─── Passage ───

Marathon Ammo Economy Guide: How To Stop Running Empty
Running dry while a hostile runner pushes your position is the fastest way to lose your sanity on Tau Ceti.
I spent my first ten runs in Marathon completely broke. I wandered around hostile territory with nothing but a desperate hope that the next room held a loose magazine. The extraction shooter genre is built on resource management, but the current ammo economy feels deliberately punishing. If you walk into this game expecting enemies to explode into a shower of ammunition, you are going to find yourself dead and bankrupt within an hour.
You need to fundamentally change how you view bullets in this game. They are a severely limited asset. Most players complaining about ammo scarcity on forums do not even know they are already carrying a massive resupply in their pockets. I am going to break down exactly how this brutal economy functions, how to stop wasting your money, and how to actually survive.
The Secret Ammo Bag Fix
Before you throw your keyboard through the monitor, there is a built-in mechanic that fundamentally solves the early game ammo drought.
Most players are completely ignoring their own equipment. When you burn through your cash reserves, the game offers a default free loadout so you can still deploy. The common complaint is that this free kit only gives you enough ammunition for about one standard firefight. Runners are dropping in, shooting a single security guard, and then realizing that they are out of bullets.
Press The G Key
You need to look at your inventory. The default free loadout comes equipped with a deployable ammo bag.
If you are running the free kit and your gun clicks empty, press the G key on your keyboard. Your runner will literally throw a heavy bag of ammunition onto the ground that you and your squad can use to completely resupply. It is a massive lifeline provided by the developers, and the vast majority of the community is bleeding out in the dirt because they refuse to read their equipment slots. I felt like an absolute idiot when I finally figured it out. Do not make my mistake. Drop the bag.
The New Math of Gunfights
Having a free ammo bag helps, but it will not fix your long term economy. You have to change how you approach combat entirely.
The biggest misconception new players have is treating AI enemies like walking resupply stations. I learned this lesson the hard way. The AI enemies in Marathon currently do not drop ammo upon death. They might drop other crafting components or salvage, but they will leave you completely dry on ballistics.
The AI Tax
This creates a massive economic reality that you must accept immediately. Every single AI fight is mathematically negative unless it blocks your primary objective.
If you see a patrol of guards wandering down a hallway, pulling the trigger is the worst financial decision you can make. Every bullet fired into an AI is lost money. You cannot shoot your way out of an ammo deficit. If you take an unnecessary fight against the local wildlife or security forces, you must accept that the resources you spent are gone forever. The AI is simply a tax on your progression. You are paying a toll in lead to walk through a room.
Players Are Potential Profit
Fighting other runners is the only combat scenario that offers any potential return on investment. Even then, it is a massive gamble. You spend bullets to take their gear, but if they are as broke as you are, you just wasted heavy ammo to loot a cracked helmet and an empty pistol. You have to assess whether a rival squad actually looks like they are carrying valuable salvage before you engage.

───

**Exercise goal**. Pick up the Marathon ammo economy guide after its final sentence and keep writing it in the same voice.

─── Material supplied ───

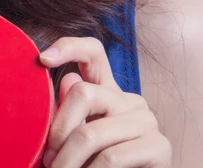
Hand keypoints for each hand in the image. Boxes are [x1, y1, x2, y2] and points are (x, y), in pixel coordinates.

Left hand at [39, 37, 171, 166]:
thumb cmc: (95, 164)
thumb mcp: (77, 135)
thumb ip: (70, 110)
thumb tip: (66, 79)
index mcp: (108, 91)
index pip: (93, 51)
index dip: (68, 47)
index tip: (43, 58)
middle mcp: (129, 99)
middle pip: (82, 92)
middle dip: (58, 130)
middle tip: (48, 160)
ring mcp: (146, 120)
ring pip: (91, 132)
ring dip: (68, 160)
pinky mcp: (159, 146)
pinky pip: (111, 156)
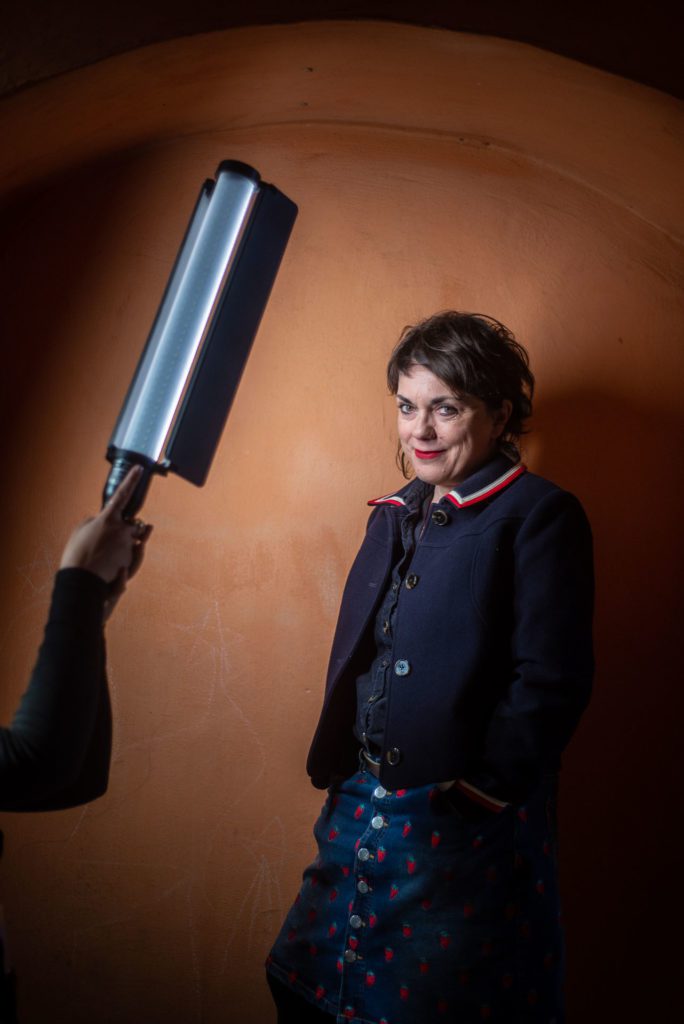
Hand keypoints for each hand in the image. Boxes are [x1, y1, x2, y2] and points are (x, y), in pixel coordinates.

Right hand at [60, 467, 152, 593]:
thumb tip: (102, 520)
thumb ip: (94, 521)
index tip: (139, 469)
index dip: (131, 480)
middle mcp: (122, 529)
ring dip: (125, 544)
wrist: (82, 581)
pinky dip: (121, 558)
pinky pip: (130, 554)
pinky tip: (108, 564)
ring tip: (108, 555)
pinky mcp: (131, 559)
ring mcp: (128, 545)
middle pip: (133, 523)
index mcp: (108, 519)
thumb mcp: (80, 531)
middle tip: (111, 541)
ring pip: (133, 540)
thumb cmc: (77, 555)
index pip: (122, 494)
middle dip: (127, 529)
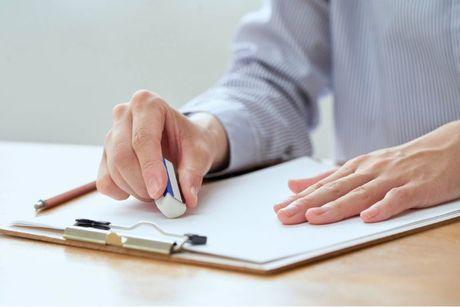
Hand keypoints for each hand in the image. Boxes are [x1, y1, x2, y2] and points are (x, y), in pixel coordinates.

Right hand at [96, 90, 228, 206]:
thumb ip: (193, 173)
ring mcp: (111, 134)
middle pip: (123, 156)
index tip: (159, 190)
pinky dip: (121, 192)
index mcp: (148, 104)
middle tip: (161, 196)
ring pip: (114, 170)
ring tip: (158, 191)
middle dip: (142, 183)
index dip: (150, 168)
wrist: (184, 140)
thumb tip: (188, 197)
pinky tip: (139, 188)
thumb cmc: (189, 140)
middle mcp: (124, 114)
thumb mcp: (200, 153)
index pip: (143, 139)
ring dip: (136, 189)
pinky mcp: (105, 155)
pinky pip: (104, 181)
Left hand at [274, 121, 459, 224]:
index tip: (278, 209)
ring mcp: (392, 178)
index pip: (322, 185)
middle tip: (285, 215)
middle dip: (308, 203)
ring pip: (360, 193)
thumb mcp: (360, 167)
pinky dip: (383, 207)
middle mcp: (369, 171)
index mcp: (355, 168)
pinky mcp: (416, 187)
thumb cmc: (400, 162)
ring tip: (314, 217)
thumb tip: (293, 185)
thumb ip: (327, 178)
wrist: (446, 148)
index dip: (299, 198)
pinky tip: (369, 217)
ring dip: (337, 206)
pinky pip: (398, 198)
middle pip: (334, 189)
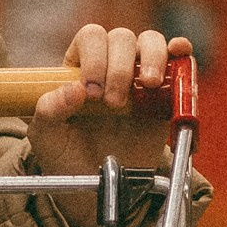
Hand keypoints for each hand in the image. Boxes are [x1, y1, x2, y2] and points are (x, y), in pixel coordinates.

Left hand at [29, 26, 185, 177]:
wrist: (99, 188)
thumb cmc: (68, 156)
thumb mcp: (45, 138)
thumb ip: (48, 111)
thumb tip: (74, 89)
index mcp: (79, 66)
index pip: (90, 38)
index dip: (94, 59)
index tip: (91, 93)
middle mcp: (111, 64)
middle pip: (121, 38)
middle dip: (119, 68)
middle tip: (114, 104)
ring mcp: (139, 76)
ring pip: (150, 42)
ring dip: (151, 58)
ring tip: (147, 85)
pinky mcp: (166, 92)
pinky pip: (178, 61)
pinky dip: (180, 53)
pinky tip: (178, 52)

───

**Output of the task**.
Loot Rooms Over Firefights
The mindset has to shift if you want to stay solvent. Sneaking past a patrol to reach a weapon locker is infinitely more valuable than clearing a room. Ammo is incredibly scarce in the wild and seems to spawn almost exclusively inside dedicated armories and security rooms. You will rarely find it sitting inside generic loot boxes. Prioritize stealth and looting over loud, pointless gunfights.
The Armory Bankruptcy Trap
If you cannot find bullets in the wild, you are forced to buy them back at the base. This is exactly where the game aggressively drains your bank account.
Vendor prices are currently exorbitant. Dropping 300 credits just to secure 40 rounds of heavy ammo is a terrible return on investment. If you die a few times in a row, your cash reserves simply vanish. I hit a point where my mandatory faction upgrades were eating up all my money, leaving me completely unable to afford the basic light ammo required to load into a raid.
Vault Liquidation
I watched my entire squad resort to selling huge swaths of our hard earned vault stash just to afford a few stacks of ammunition for one run. Stripping your permanent progression just to buy disposable bullets is a miserable feeling. You are mortgaging your future on Tau Ceti just to shoot a gun for ten minutes. Stop doing this.
Tactical Adjustments For Survival
Knowing about the ammo bag and avoiding the AI tax is great, but you still need to change your physical playstyle if you want to build up a healthy stockpile.
The Rook Farming Strategy
If you are entirely out of cash, stop trying to play aggressively. You need to equip the free loadout, specifically utilizing a character like Rook, and drop into a raid with the sole intention of farming.
Do not hunt other players. Do not engage the AI unless they force your hand. Use your free kit, drop your ammo bag if you get cornered, scavenge whatever weapon lockers you can find, and sprint straight to an extraction point. You have to treat these runs as pure salvage operations. Pulling a few stacks of light ammo out of a raid without spending a single dollar is the only way to slowly rebuild your economy. It is not glamorous, but survival rarely is.